→ TEXT EXTRACT
+--

It was on the road to Damascus in the early 30s of the first century — and after a period during which he had persecuted the Church — that the decisive event of Paul’s life took place.
Much has been written about this experience, from a variety of viewpoints, naturally. What is certain is that a turning point — a complete reversal in his outlook — did occur. From then on, unexpectedly, Paul began to consider everything that he had previously held as the highest ideal — almost the very reason for his being — as “loss” and “rubbish” (see Philippians 3:7-8).
St. Luke’s Accounts
What happened? To answer this, we have two different sources. The first and best known source is the account written by Luke, who recounts this event three different times in the Acts of the Apostles (see 9:1-19; 22:3-21; 26:4-23).
The average reader might be tempted to dwell too much on certain details, such as the light from heaven, his fall to the ground, the voice that spoke to him, his sudden blindness, his healing when the scales fell from his eyes, as well as his fasting. But these details all point back to the core of the event: The risen Christ appeared as a shining light and spoke to Saul, transforming not only his thinking, but also his life.
The splendor of the risen Christ blinded him: This showed exteriorly Paul’s inner reality — his blindness to the truth, to the light that is Christ. His subsequent and definitive Yes to Christ in baptism opened his eyes again and enabled him to truly see.

+--

→ YOUR INSTRUCTIONS
Reproduce word for word everything in the passage on Paul's conversion from "It was on the" down to "(see Philippians 3:7-8).". Rely on nothing but the passage on Paul's conversion.

[Records from a data collection]
+--

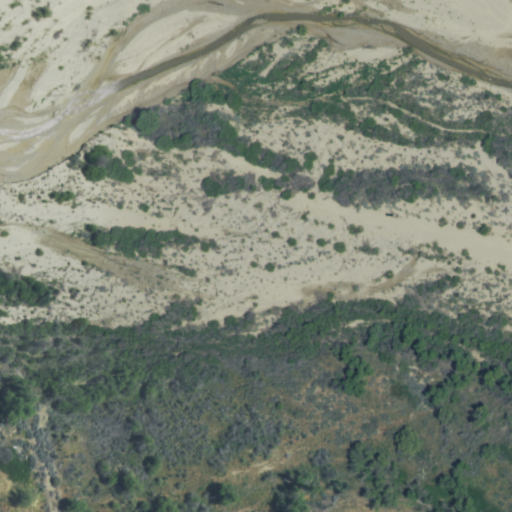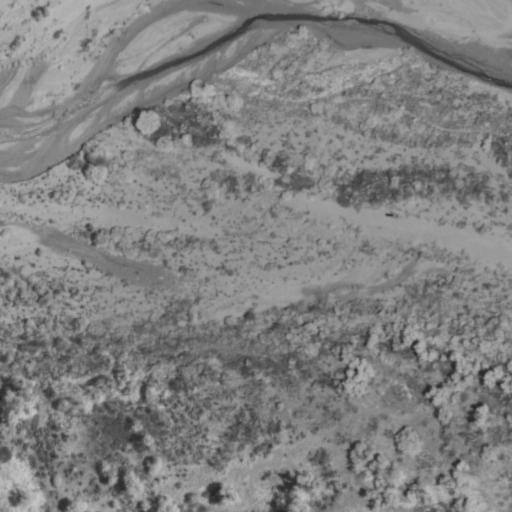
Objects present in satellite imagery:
river: (123, 158)
river: (381, 177)
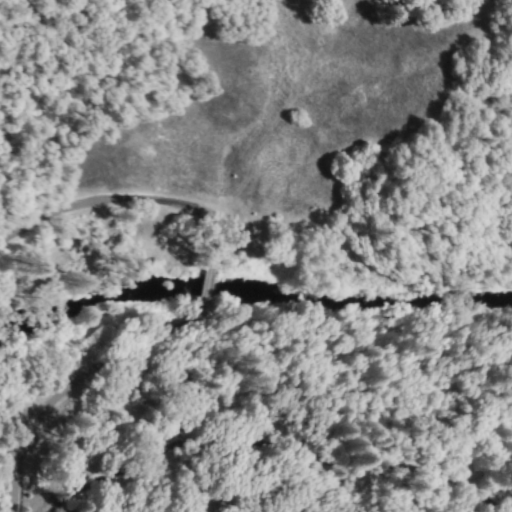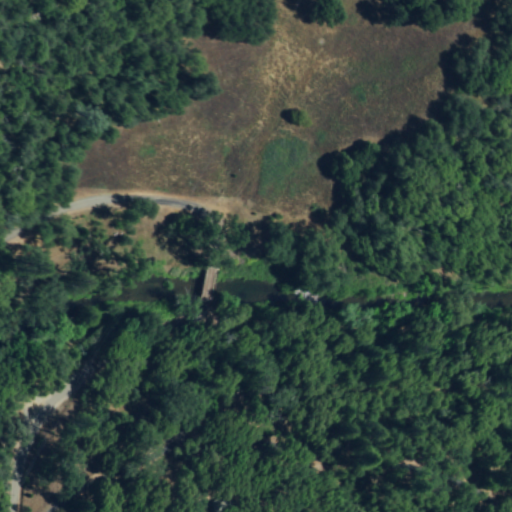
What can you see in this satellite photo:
road: (127, 200)
river: (250, 287)
road: (207, 293)
road: (70, 383)
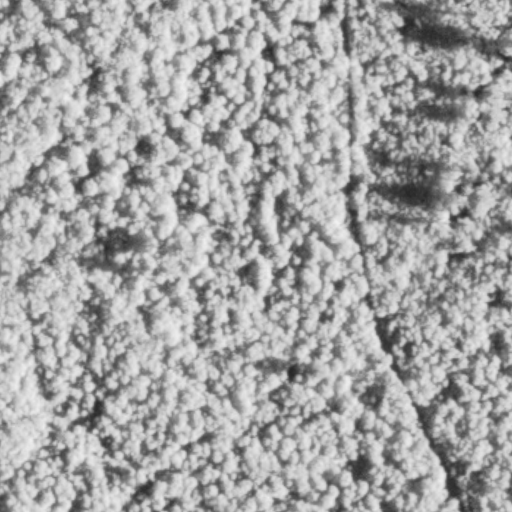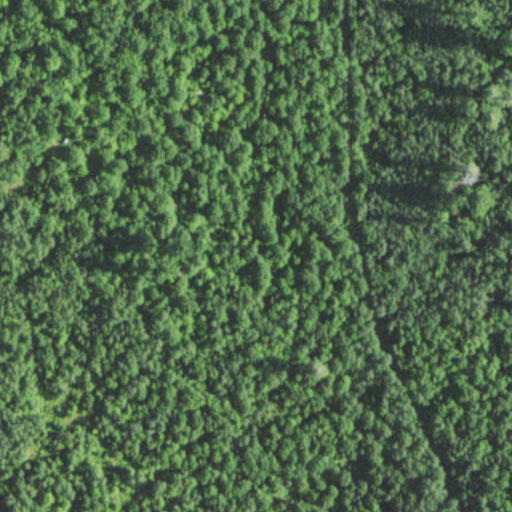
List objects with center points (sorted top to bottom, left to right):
road: (362, 264)
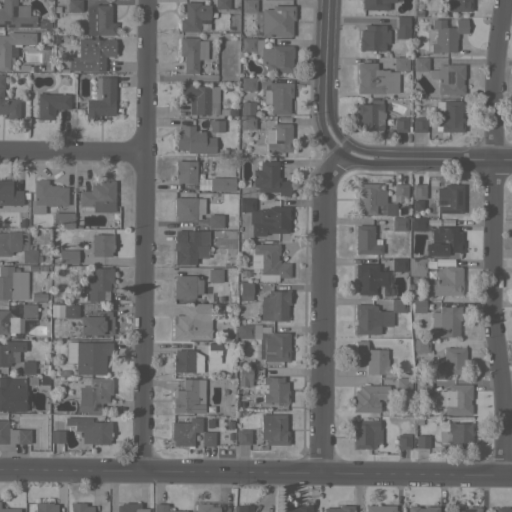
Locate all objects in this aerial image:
building: (220, 4)
building: (221, 4)
building: (376, 4)
building: (73, 5)
building: (247, 5)
building: (374, 5)
building: (456, 5)
building: (458, 5)
building: (74, 6)
building: (248, 6)
rooftop solar panel: (12, 12)
building: (14, 15)
building: (15, 15)
building: (192, 16)
building: (193, 16)
building: (99, 19)
building: (98, 20)
building: (277, 20)
building: (275, 21)
rooftop solar panel: (6, 22)
building: (43, 24)
rooftop solar panel: (24, 25)
building: (400, 27)
building: (402, 27)
building: (446, 34)
building: (445, 35)
building: (372, 37)
building: (373, 38)
building: (13, 44)
building: (12, 46)
building: (190, 52)
building: (191, 52)
building: (89, 54)
building: (91, 54)
building: (269, 54)
building: (275, 58)
building: (399, 63)
building: (400, 63)
building: (418, 63)
building: (420, 63)
building: (446, 78)
building: (448, 78)
building: (374, 79)
building: (375, 79)
building: (245, 83)
building: (247, 83)
building: (277, 96)
building: (100, 97)
building: (101, 98)
building: (199, 98)
building: (200, 98)
building: (278, 98)
building: (8, 103)
building: (7, 104)
building: (49, 104)
building: (50, 104)
building: (245, 107)
building: (247, 107)
building: (447, 115)
building: (368, 116)
building: (369, 116)
building: (448, 116)
building: (246, 122)
building: (247, 122)
building: (399, 124)
building: (400, 124)
building: (417, 124)
building: (419, 124)
building: (214, 125)
building: (216, 126)
building: (277, 137)
building: (278, 138)
building: (191, 140)
building: (193, 140)
road: (71, 151)
road: (428, 159)
building: (183, 171)
building: (185, 171)
building: (268, 179)
building: (269, 179)
building: (220, 183)
building: (221, 183)
building: (398, 191)
building: (399, 191)
building: (418, 191)
building: (416, 192)
building: (47, 193)
building: (8, 194)
building: (9, 194)
building: (46, 196)
building: (97, 196)
building: (97, 197)
building: (368, 197)
building: (368, 197)
rooftop solar panel: (459, 197)
building: (449, 198)
building: (447, 199)
rooftop solar panel: (442, 203)
building: (187, 208)
building: (187, 208)
rooftop solar panel: (447, 211)
building: (266, 217)
building: (264, 218)
building: (62, 219)
building: (61, 220)
building: (214, 220)
building: (213, 221)
building: (397, 223)
building: (418, 223)
building: (398, 224)
building: (415, 224)
road: (323, 229)
road: (143, 234)
road: (491, 236)
building: (364, 240)
building: (365, 240)
rooftop solar panel: (456, 240)
building: (442, 242)
building: (443, 242)
building: (101, 244)
building: (16, 245)
building: (18, 245)
building: (100, 245)
building: (188, 246)
building: (189, 246)
rooftop solar panel: (438, 248)
rooftop solar panel: (435, 254)
building: (66, 256)
building: (67, 256)
building: (266, 262)
building: (268, 262)
building: (398, 264)
building: (415, 266)
building: (416, 266)
building: (40, 268)
building: (213, 275)
building: (214, 275)
building: (367, 278)
building: (369, 278)
building: (443, 281)
building: (444, 282)
building: (12, 283)
building: (12, 283)
building: (97, 283)
building: (98, 284)
building: (182, 286)
building: (186, 286)
building: (245, 290)
building: (243, 291)
building: (37, 297)
building: (274, 305)
building: (397, 305)
building: (417, 305)
building: (418, 305)
building: (272, 306)
building: (26, 310)
building: (28, 310)
building: (68, 310)
building: (366, 319)
building: (368, 319)
building: (445, 320)
building: (446, 320)
building: (3, 321)
building: (9, 322)
building: (191, 322)
building: (192, 322)
building: (94, 323)
building: (96, 324)
building: (243, 331)
building: (420, 344)
building: (274, 345)
building: (273, 346)
building: (8, 351)
building: (10, 351)
building: (212, 353)
building: (213, 353)
building: (86, 356)
building: (87, 356)
building: (371, 358)
building: (372, 358)
building: (186, 361)
building: (186, 361)
building: (450, 361)
building: (452, 361)
building: (27, 367)
building: (243, 375)
building: (242, 377)
building: (403, 384)
building: (422, 385)
building: (273, 389)
building: (274, 389)
building: (11, 393)
building: (12, 394)
building: (92, 395)
building: (93, 395)
building: (187, 397)
building: (189, 397)
building: (367, 397)
building: (368, 397)
building: (454, 399)
building: (455, 399)
building: (89, 429)
building: (90, 429)
building: (272, 429)
building: (273, 429)
building: (183, 431)
building: (185, 431)
building: (364, 433)
building: (365, 433)
building: (12, 434)
building: (13, 434)
building: (459, 434)
building: (458, 435)
building: (56, 436)
building: (241, 436)
building: (242, 436)
building: (206, 438)
building: (207, 438)
building: (401, 441)
building: (403, 441)
building: (420, 441)
building: (421, 441)
road: (255, 471)
building: (43, 507)
building: (45, 507)
building: (79, 507)
building: (79, 507)
building: (128, 507)
building: (205, 507)
building: (130, 508)
building: (162, 508)
building: (164, 508)
building: (204, 508)
building: (240, 508)
building: (243, 508)
building: (293, 508)
building: (294, 508)
building: (377, 508)
building: (379, 508)
building: (336, 509)
building: (336, 509)
building: (420, 509)
building: (423, 509)
building: (465, 509)
building: (467, 509)
building: (502, 509)
building: (8, 510)
building: (9, 510)
rooftop solar panel: (470, 510)
building: (502, 510)
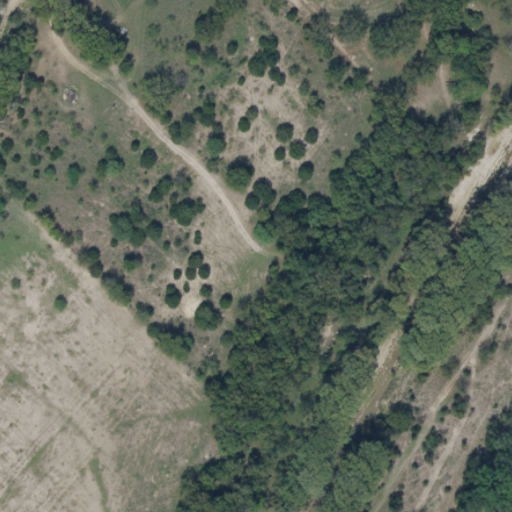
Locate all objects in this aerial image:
river: (362, 317)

+--

→ WORKED ANSWER
It was on the road to Damascus in the early 30s of the first century — and after a period during which he had persecuted the Church — that the decisive event of Paul’s life took place.
Much has been written about this experience, from a variety of viewpoints, naturally. What is certain is that a turning point — a complete reversal in his outlook — did occur. From then on, unexpectedly, Paul began to consider everything that he had previously held as the highest ideal — almost the very reason for his being — as “loss” and “rubbish” (see Philippians 3:7-8).